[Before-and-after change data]
┄┄┄┄┄┄┄┄┄┄

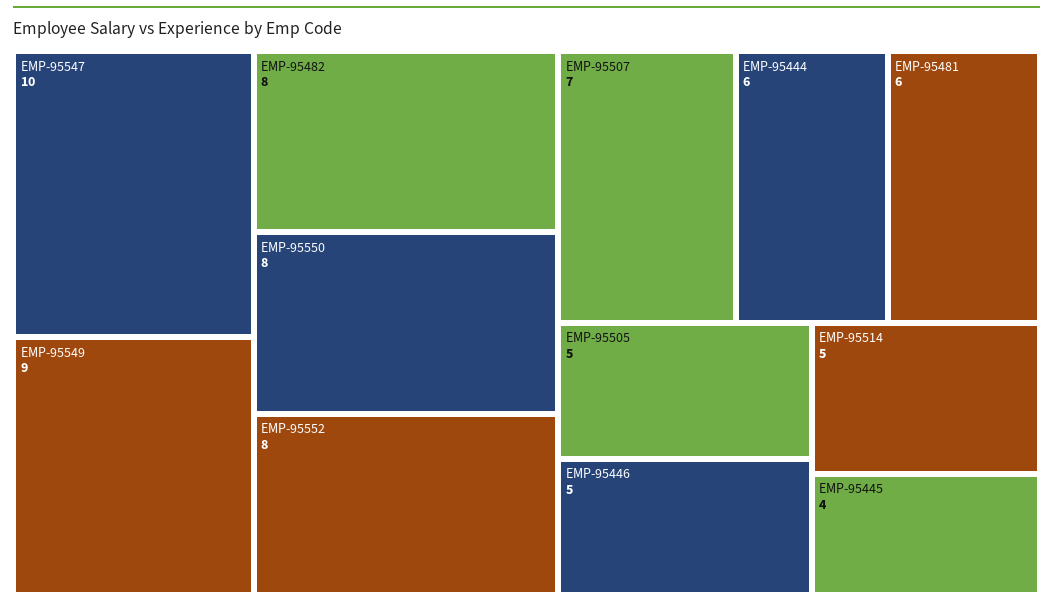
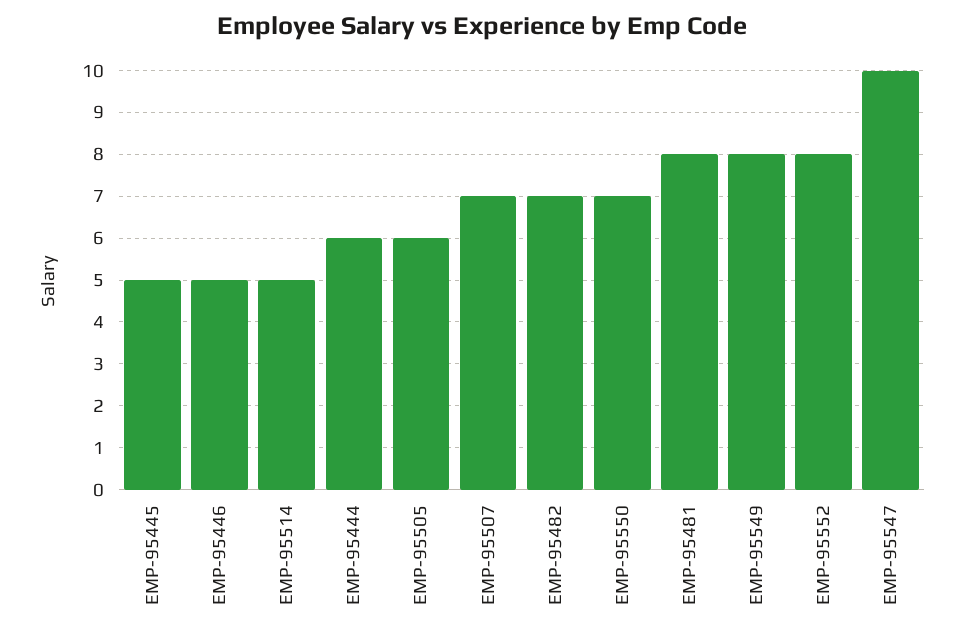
EMP-95549: 9 -> 8
EMP-95482: 8 -> 7
EMP-95550: 8 -> 7
EMP-95481: 6 -> 8
EMP-95505: 5 -> 6
EMP-95445: 4 -> 5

┄┄┄┄┄┄┄┄┄┄

• _Goal of the exercise_: The output should consist of the records above, reproduced exactly, without pictures.

• _Answer to this problem_:
EMP-95549: 9 -> 8
EMP-95482: 8 -> 7
EMP-95550: 8 -> 7
EMP-95481: 6 -> 8
EMP-95505: 5 -> 6
EMP-95445: 4 -> 5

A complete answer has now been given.